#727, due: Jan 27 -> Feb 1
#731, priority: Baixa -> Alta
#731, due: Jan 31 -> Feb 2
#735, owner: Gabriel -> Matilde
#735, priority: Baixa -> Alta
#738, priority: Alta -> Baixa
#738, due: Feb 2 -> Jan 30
==
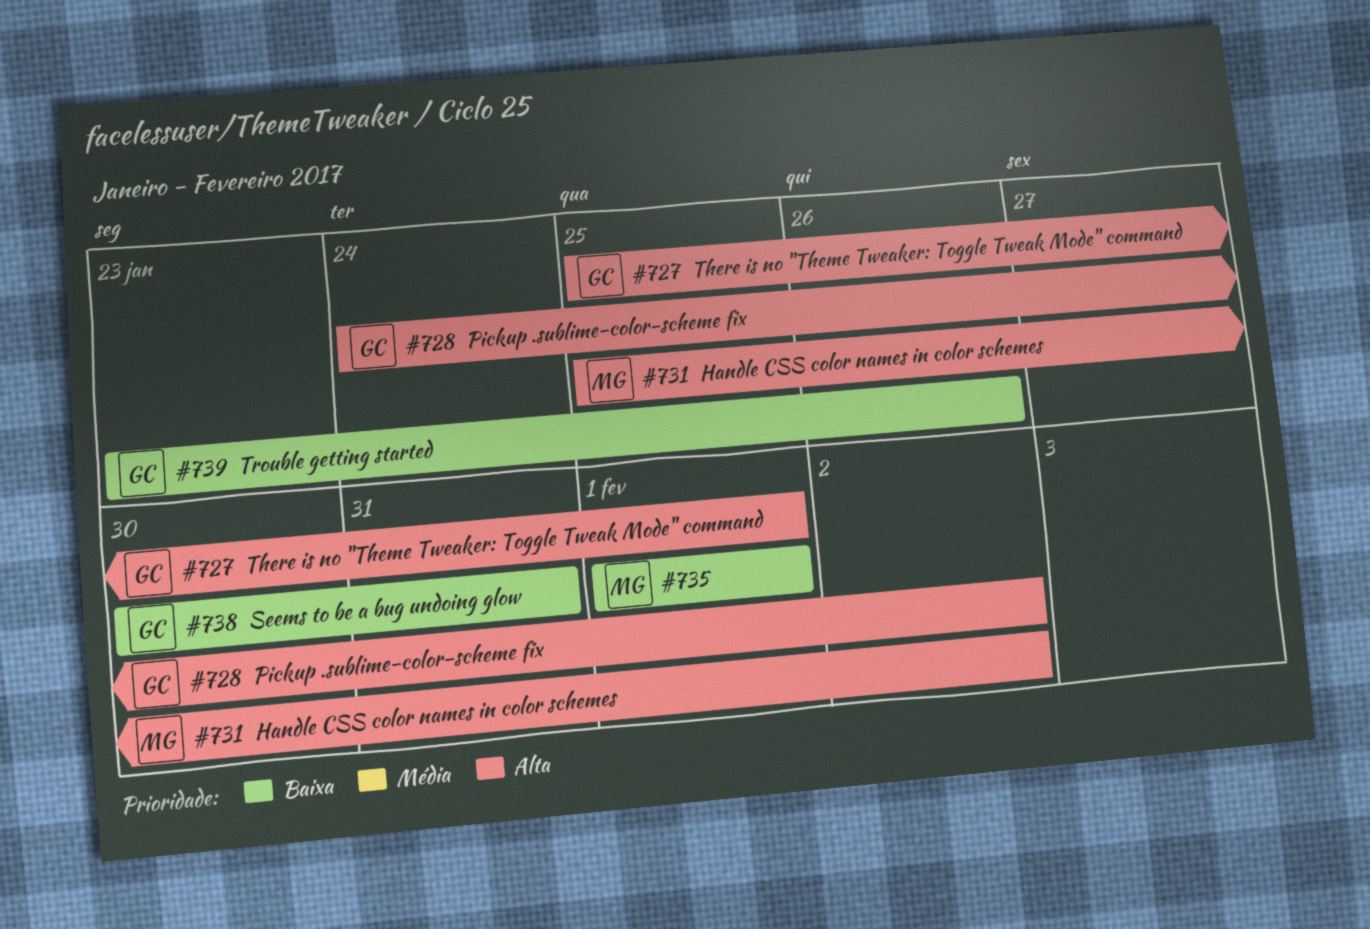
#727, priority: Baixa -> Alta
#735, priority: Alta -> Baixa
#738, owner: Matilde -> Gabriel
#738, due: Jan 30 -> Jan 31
---
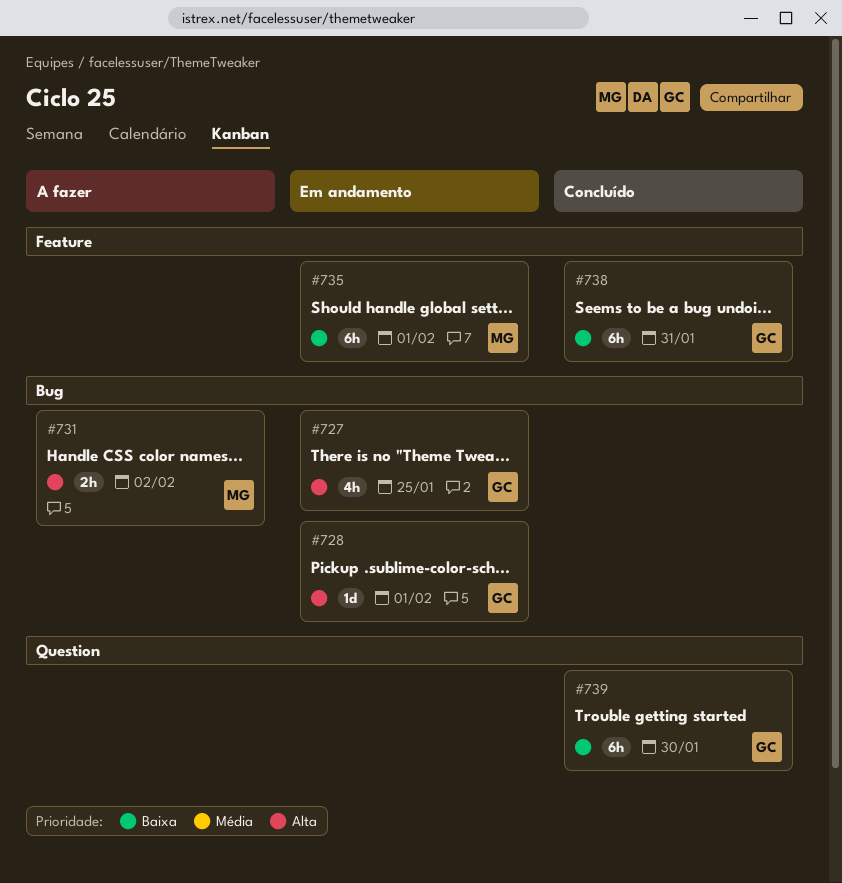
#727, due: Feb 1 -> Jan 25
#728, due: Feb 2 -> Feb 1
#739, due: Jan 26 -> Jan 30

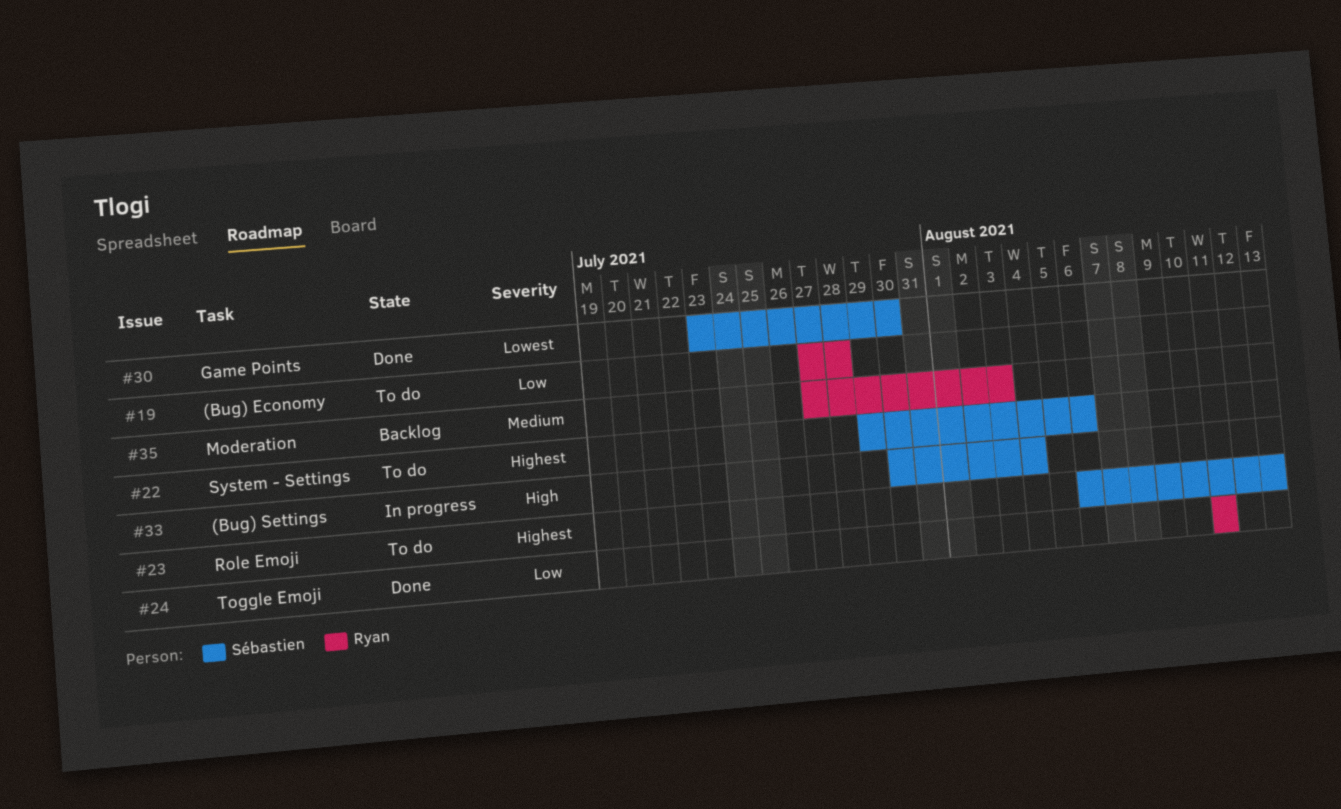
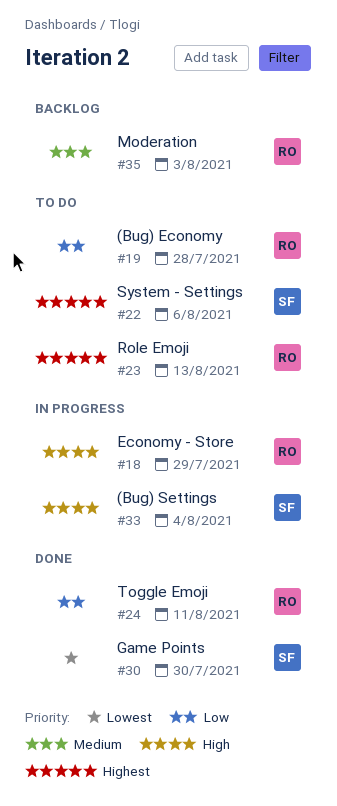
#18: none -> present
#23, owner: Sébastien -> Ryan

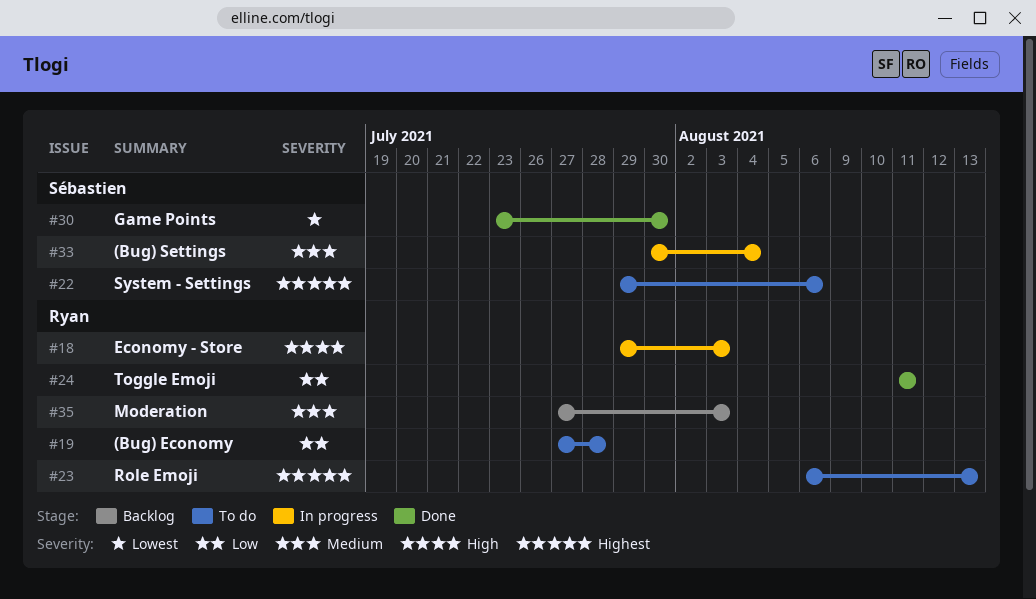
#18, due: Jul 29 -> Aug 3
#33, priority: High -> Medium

• _DIRECTIONS FOR THIS TASK_
As the answer, set down only the lines from the data above between the one holding "#735, priority: Alta -> Baixa" and the one holding "#738, due: Jan 30 -> Jan 31", inclusive, exactly as they read.

• _SOLUTION BELOW_
#735, priority: Alta -> Baixa
#738, owner: Matilde -> Gabriel
#738, due: Jan 30 -> Jan 31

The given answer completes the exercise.